Historicamente os movimentos sociais sempre foram um fator de pressão para fazer avançar a democracia. No Brasil, eles tiveram peso preponderante em importantes conquistas sociais recentes: no estabelecimento das eleições diretas, na elaboração da Constituição de 88 e no impeachment do presidente Collor, para citar apenas três. A partir do governo Lula, os movimentos sociais passam a viver uma nova fase, com a própria Presidência da República sendo exercida por um de seus mais diletos representantes.
O que isso significou para os movimentos sociais: cooptação pelo poder ou oportunidade para se aprofundar as conquistas democráticas? Essas e outras questões vão estar em discussão na mesa Os movimentos sociais e o desenvolvimento brasileiro durante o I Congresso Internacional do Centro Celso Furtado. Coordenada pela historiadora Dulce Pandolfi, da Fundação Getúlio Vargas, a mesa já tem confirmadas as presenças de três importantes lideranças sociais brasileiras: João Pedro Stédile, Itamar Silva e Betânia Ávila.
“Essa é uma mesa um pouco diferente das demais na medida em que seus participantes são pessoas inseridas nas lutas sociais do dia a dia, no Brasil, com ou sem participação na vida acadêmica, mas todas igualmente importantes como lideranças sociais de diferentes segmentos”, destacou Dulce Pandolfi.

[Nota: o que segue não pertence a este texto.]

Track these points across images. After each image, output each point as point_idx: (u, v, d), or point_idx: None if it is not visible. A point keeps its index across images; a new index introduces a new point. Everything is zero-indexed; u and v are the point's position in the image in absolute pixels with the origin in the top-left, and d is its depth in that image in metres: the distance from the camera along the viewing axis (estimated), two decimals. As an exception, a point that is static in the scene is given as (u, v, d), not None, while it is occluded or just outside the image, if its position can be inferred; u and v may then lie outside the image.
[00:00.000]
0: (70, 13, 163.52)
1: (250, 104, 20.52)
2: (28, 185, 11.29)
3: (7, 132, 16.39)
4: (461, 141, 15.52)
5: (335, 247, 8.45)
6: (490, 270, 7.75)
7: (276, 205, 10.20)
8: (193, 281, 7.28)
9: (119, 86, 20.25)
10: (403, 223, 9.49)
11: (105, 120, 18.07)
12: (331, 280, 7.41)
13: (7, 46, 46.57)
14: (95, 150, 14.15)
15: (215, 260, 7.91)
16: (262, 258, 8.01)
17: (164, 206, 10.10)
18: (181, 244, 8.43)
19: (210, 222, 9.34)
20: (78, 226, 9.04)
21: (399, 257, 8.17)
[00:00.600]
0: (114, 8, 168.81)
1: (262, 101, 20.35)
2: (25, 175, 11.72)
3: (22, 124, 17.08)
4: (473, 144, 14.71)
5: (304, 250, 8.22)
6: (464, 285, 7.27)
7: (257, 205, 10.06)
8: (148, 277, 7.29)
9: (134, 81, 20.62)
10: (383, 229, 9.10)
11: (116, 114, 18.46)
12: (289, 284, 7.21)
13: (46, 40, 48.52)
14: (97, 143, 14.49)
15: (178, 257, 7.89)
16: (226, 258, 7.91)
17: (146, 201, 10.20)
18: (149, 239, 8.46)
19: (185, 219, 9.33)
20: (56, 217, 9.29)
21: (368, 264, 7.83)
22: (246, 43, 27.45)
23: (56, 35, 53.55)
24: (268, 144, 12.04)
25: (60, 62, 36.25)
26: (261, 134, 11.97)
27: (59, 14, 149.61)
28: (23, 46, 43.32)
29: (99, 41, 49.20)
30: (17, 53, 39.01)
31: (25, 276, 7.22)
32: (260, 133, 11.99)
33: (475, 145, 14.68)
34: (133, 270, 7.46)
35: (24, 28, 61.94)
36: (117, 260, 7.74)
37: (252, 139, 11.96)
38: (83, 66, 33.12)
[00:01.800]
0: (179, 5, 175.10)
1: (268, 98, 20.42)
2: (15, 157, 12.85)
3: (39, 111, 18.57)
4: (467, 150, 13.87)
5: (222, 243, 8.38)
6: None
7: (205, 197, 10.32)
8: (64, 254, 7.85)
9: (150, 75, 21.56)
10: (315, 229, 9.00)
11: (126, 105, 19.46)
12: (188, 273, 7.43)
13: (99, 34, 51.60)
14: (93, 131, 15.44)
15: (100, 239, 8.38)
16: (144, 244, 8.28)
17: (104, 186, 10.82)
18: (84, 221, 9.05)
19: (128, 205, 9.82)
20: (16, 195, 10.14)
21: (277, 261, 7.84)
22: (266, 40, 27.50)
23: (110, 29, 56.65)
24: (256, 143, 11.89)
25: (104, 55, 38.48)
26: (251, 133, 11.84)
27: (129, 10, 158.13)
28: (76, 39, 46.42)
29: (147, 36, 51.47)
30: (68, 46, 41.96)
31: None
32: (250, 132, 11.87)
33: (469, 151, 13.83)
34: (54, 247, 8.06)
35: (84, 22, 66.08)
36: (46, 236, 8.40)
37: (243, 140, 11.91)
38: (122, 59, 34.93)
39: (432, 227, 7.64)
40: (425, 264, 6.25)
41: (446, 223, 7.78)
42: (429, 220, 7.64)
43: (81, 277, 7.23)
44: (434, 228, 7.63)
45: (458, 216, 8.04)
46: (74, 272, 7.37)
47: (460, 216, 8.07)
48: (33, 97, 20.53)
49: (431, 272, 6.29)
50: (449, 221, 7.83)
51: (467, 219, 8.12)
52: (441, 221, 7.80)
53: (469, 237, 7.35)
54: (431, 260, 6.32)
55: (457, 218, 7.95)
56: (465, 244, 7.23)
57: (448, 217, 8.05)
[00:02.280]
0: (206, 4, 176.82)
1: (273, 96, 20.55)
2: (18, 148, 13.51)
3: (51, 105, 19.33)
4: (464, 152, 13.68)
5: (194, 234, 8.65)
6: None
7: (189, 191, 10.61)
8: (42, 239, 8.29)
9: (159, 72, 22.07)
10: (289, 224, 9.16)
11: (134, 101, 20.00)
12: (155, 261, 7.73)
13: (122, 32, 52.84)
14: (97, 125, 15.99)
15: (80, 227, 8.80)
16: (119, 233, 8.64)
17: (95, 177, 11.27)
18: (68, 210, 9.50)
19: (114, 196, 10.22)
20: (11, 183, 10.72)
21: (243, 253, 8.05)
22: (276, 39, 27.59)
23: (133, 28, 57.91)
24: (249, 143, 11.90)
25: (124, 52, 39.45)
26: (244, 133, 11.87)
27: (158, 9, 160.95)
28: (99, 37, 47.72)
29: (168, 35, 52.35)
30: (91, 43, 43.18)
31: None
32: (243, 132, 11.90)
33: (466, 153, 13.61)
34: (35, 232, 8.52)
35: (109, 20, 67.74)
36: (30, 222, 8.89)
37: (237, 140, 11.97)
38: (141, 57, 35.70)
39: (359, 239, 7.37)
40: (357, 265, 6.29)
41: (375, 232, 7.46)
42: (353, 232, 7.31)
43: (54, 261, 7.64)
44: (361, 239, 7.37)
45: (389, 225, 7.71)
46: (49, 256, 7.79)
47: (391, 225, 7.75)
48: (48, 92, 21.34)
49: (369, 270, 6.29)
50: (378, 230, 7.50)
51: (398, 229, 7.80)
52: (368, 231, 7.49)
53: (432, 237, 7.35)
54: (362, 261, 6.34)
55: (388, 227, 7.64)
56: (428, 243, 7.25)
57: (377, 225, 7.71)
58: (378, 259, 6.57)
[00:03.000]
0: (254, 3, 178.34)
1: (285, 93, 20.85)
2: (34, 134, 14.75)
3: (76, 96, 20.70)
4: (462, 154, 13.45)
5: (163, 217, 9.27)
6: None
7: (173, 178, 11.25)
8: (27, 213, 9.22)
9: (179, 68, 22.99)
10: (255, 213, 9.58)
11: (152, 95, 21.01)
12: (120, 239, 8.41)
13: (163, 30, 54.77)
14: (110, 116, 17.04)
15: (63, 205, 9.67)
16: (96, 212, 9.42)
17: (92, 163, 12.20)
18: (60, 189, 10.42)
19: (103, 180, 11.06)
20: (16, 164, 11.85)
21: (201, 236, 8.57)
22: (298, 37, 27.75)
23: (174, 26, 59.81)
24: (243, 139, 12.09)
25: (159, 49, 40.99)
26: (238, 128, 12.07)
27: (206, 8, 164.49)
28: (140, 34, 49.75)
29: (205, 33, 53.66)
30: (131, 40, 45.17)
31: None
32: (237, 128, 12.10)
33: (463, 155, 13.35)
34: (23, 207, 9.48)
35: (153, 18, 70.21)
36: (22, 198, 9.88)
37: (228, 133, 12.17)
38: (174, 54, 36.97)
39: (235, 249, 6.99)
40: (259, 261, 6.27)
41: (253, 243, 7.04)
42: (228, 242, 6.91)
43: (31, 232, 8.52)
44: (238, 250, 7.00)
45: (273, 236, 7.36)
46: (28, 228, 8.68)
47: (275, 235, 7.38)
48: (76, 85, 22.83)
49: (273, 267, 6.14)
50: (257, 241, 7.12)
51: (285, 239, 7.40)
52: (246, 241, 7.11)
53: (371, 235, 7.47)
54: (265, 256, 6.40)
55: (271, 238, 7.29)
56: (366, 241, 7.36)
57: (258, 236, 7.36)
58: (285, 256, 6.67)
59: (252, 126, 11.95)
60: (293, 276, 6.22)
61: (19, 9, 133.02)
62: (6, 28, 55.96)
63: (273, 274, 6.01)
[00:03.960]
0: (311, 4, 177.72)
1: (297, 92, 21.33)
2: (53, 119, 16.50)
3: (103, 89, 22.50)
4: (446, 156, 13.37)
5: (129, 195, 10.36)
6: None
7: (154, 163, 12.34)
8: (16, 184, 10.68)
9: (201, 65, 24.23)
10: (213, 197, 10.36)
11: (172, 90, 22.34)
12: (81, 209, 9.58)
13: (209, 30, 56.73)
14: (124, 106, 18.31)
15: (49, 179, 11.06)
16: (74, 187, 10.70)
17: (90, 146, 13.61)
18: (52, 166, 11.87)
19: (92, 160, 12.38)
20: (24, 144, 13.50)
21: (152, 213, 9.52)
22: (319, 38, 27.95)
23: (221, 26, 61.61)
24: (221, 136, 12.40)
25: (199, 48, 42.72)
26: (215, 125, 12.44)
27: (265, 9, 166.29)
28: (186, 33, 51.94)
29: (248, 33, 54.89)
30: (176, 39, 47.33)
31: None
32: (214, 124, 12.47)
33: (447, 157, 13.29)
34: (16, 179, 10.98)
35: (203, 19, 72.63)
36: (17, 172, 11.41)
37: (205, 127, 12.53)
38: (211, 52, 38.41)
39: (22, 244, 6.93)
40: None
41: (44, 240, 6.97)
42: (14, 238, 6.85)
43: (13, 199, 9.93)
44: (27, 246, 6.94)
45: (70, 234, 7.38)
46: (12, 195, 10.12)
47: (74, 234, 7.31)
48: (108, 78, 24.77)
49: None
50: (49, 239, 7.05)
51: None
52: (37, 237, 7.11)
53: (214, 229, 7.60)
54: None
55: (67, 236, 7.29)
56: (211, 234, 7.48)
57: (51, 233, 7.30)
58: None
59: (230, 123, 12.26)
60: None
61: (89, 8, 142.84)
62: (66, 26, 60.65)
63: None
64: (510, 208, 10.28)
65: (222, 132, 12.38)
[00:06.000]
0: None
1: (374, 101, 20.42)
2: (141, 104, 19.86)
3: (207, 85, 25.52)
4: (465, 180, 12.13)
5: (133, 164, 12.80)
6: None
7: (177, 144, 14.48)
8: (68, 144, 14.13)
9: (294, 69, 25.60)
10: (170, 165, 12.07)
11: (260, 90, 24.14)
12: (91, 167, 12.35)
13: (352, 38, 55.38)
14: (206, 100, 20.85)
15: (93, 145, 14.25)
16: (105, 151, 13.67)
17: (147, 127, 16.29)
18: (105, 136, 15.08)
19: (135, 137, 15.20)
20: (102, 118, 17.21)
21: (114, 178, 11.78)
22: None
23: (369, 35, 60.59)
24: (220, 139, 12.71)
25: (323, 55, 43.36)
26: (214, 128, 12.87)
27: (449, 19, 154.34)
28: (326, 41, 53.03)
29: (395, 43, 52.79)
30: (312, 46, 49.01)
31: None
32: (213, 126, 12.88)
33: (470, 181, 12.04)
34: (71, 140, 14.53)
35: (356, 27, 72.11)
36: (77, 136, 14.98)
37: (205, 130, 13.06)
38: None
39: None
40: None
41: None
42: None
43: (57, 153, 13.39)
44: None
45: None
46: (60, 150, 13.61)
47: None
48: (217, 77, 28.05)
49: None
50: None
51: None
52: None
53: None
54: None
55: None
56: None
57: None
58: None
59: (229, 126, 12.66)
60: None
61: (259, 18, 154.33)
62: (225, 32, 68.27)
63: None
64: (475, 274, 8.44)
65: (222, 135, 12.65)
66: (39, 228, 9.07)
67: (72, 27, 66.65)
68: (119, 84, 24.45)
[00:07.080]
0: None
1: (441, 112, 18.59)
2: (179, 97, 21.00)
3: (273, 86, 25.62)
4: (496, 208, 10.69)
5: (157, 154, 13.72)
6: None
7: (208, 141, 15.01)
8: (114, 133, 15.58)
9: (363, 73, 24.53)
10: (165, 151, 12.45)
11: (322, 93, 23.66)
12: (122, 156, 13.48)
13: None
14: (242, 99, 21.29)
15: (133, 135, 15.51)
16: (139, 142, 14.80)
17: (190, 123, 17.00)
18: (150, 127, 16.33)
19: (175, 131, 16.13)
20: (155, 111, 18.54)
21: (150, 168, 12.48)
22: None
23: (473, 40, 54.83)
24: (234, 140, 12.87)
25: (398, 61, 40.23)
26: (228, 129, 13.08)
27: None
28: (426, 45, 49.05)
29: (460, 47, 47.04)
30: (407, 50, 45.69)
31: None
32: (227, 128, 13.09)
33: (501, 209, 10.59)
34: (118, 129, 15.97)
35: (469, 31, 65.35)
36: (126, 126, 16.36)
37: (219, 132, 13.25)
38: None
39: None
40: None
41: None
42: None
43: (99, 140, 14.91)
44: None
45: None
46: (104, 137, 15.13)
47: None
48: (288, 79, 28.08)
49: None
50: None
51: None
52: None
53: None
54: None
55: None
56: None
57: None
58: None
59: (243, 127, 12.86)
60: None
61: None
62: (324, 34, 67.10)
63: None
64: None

João Pedro Stédile é economista, fundador e membro da direção nacional do Movimento dos Trabalhadores Rurais sem Terra, o MST, um marco no Brasil a partir dos anos 90. Para a coordenadora da mesa, apesar de estar enfrentando hoje algumas dificuldades, o MST é uma referência para o movimento social brasileiro.
Itamar Silva é fundador do grupo Eco, do Morro Santa Marta, diretor do Ibase e uma das lideranças mais importantes do Rio à frente do movimento das favelas pelo direito à cidade. “Ele vai falar de sua percepção da cidade, como ela incorpora a população mais pobre, sobretudo neste momento que o Rio está vivendo de se preparar para sediar os grandes eventos internacionais como a Copa do Mundo e as Olimpíadas”, disse Dulce.
A terceira participante da mesa é a socióloga pernambucana Betânia Ávila, estudiosa do feminismo e dirigente da Organização Não-Governamental SOS Corpo, uma referência no nordeste. Betânia tem pesquisas com empregadas domésticas, trabalhadoras rurais e na mesa do I Congresso do Centro Celso Furtado vai contar um pouco dessa experiência de associar o trabalho acadêmico com o movimento social e a direção de uma ONG. “Ela vai trazer também a contribuição para o debate dessa fronteira, a questão da institucionalização dos movimentos e da autonomia de uma entidade, os pontos de aproximação e distanciamento entre eles”, explicou Dulce Pandolfi, ela mesma uma estudiosa dos movimentos sociais.
De acordo com a pesquisadora da FGV, esse é um conceito histórico. “Os primeiros movimentos sociais surgem na Europa por iniciativa dos trabalhadores, para fazer frente à revolução industrial. São movimentos com uma visão socialista e revolucionária do mundo, que mais tarde passaram por transformações e hoje estão presentes em diversos setores da vida social, como os movimentos culturais, ambientais, de gênero, de etnias, pela paz, etc. Eles foram se diferenciando tanto do ponto de vista de sua estrutura quanto de seus objetivos políticos, se radicalizando mais em alguns momentos e menos em outros. Essa é uma discussão importante para entendermos as transformações por que passam os movimentos sociais, transformações que não significam necessariamente um recuo, mas uma adaptação aos novos tempos”, disse Dulce.
Nesse sentido, explicou, eles têm um papel fundamental para a questão do desenvolvimento. “Não existe democracia sem cidadania, nem cidadania sem participação. E participação é quase sinônimo de movimento social. Por isso, os movimentos sociais são cruciais para fazer avançar a cidadania, a democracia e o desenvolvimento”.